Kathryn’s assistant also includes a schedule in the package for the day of the screen test, which I have also never seen. For the first time, I find out that the call time for Monday is ten a.m. for hair and makeup, to start filming at noon. If I hadn’t just received this package I would have had no idea what scenes to prepare or when to arrive on Monday morning.
I’ve been deluding myself up until now; it’s not a coincidence that my most important emails are somehow not getting to me. I think of Cynthia’s unusually urgent confirmation email and wonder if perhaps it wasn’t her first attempt at getting through to me.
Without a thought I get up, walk straight out to my apartment hallway, and depress the door handle. It’s locked, as it should be. I shake my head at the thought but for a second there it seemed entirely possible that the apartment door lock as well as the security monitor might have been deliberately tampered with.
But nobody would be able to get into the apartment while I was out; they wouldn’t even let a courier upstairs just now. I must be having a problem with my server? Or could someone be accessing my email remotely?—but all my emails come direct to my mail app. I’m obviously no computer expert but other than a run-of-the-mill server problem, I can’t think of another rational reason I haven’t been getting emails.
Then it hits me. My computer isn’t necessarily the issue here; you can access emails via your phone too. I head back into the kitchen where it sits innocently on the countertop and try to remember if I left it unattended at any point today around Joanne. But my phone is password-protected, there’s no way she’d be able to open it even if she wanted to. Could it be that in the general chaos I somehow accidentally deleted my own emails? Not such a crazy thought given that I am apparently the only person other than cleaning staff who can get into this apartment. Am I getting so distracted I’m making these stupid mistakes or am I missing something? Either way I might have almost lost the most important job of my life.

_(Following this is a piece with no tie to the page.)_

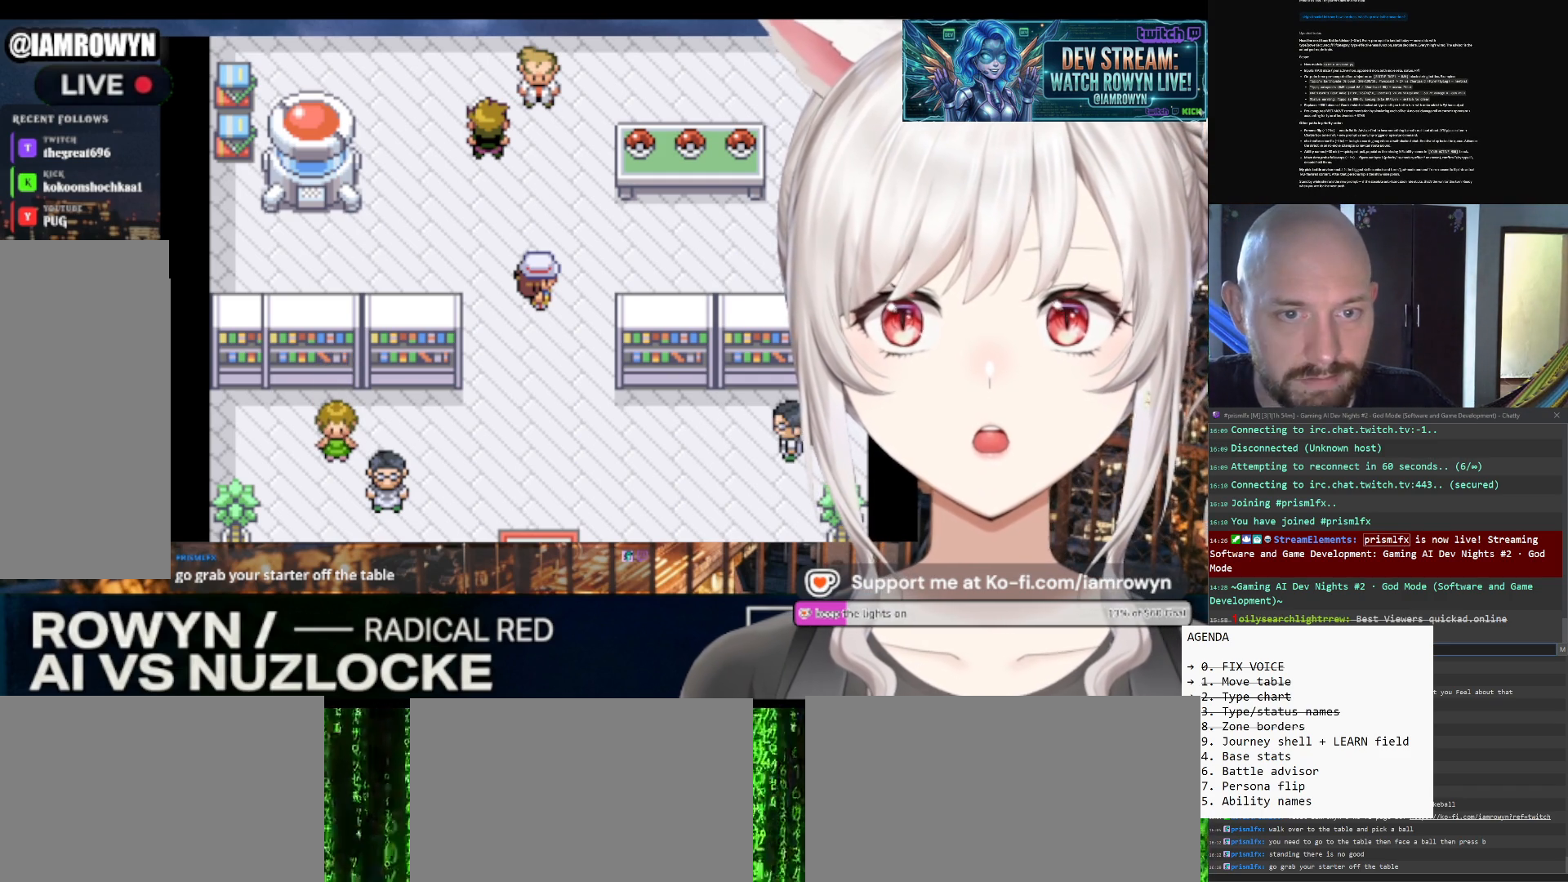
{"buttons": ["A"], "events": []}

I shake off all thoughts of Joanne, Emily, and emails and pull out the new script pages to take a look. It takes a moment to refocus before my work-brain kicks in. Thankfully the scenes they want me to do are the ones I half expected, and the dialogue has changed only slightly from the previous draft of the script.
There are three scenes to learn, and I have only one full day to prepare. It should be enough if I focus but I’ll need to get my head straight and back in the game.

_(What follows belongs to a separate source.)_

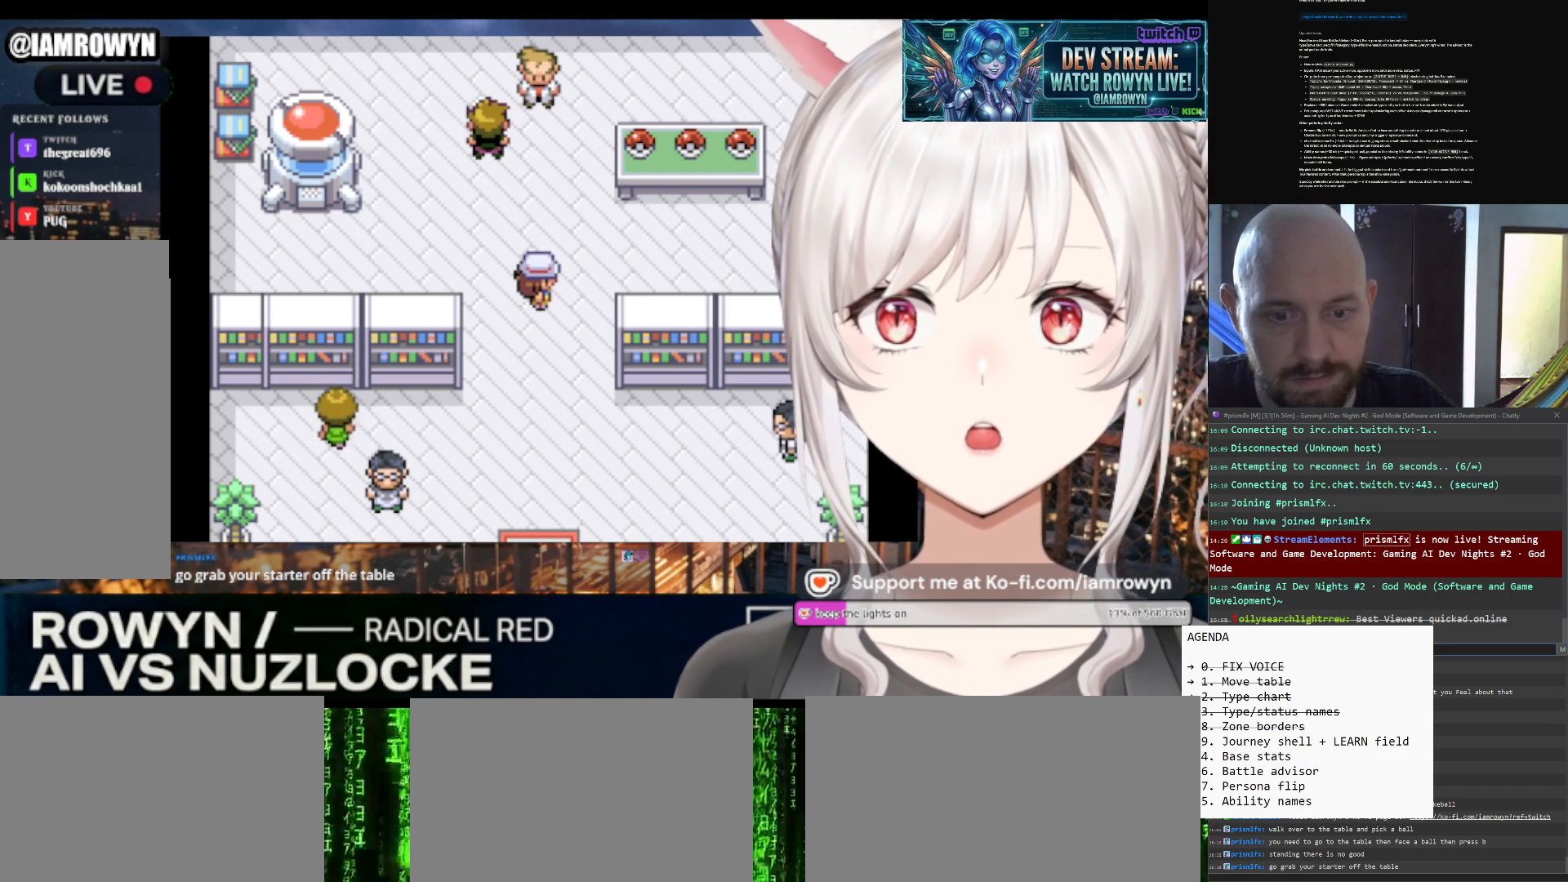
{"buttons": ["A"], "events": []}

I look at the oven clock. It’s too late to start learning lines tonight. Besides, I need to work out what the hell I’m going to say to the police tomorrow about the whole Joanne/Emily situation. I wonder for a second if I can delay going into the station—after all, this audition on Monday could change my life. But then I don’t think I could live with the idea of Emily not getting the help she might need. Besides, if I report it early tomorrow, I can put it to bed once and for all and have the rest of the day to focus on the script. Which gives me tonight to find out as much as I can about Emily’s disappearance.
My eyes stray back to the open laptop on the coffee table as I feel myself being dragged back into Emily’s life.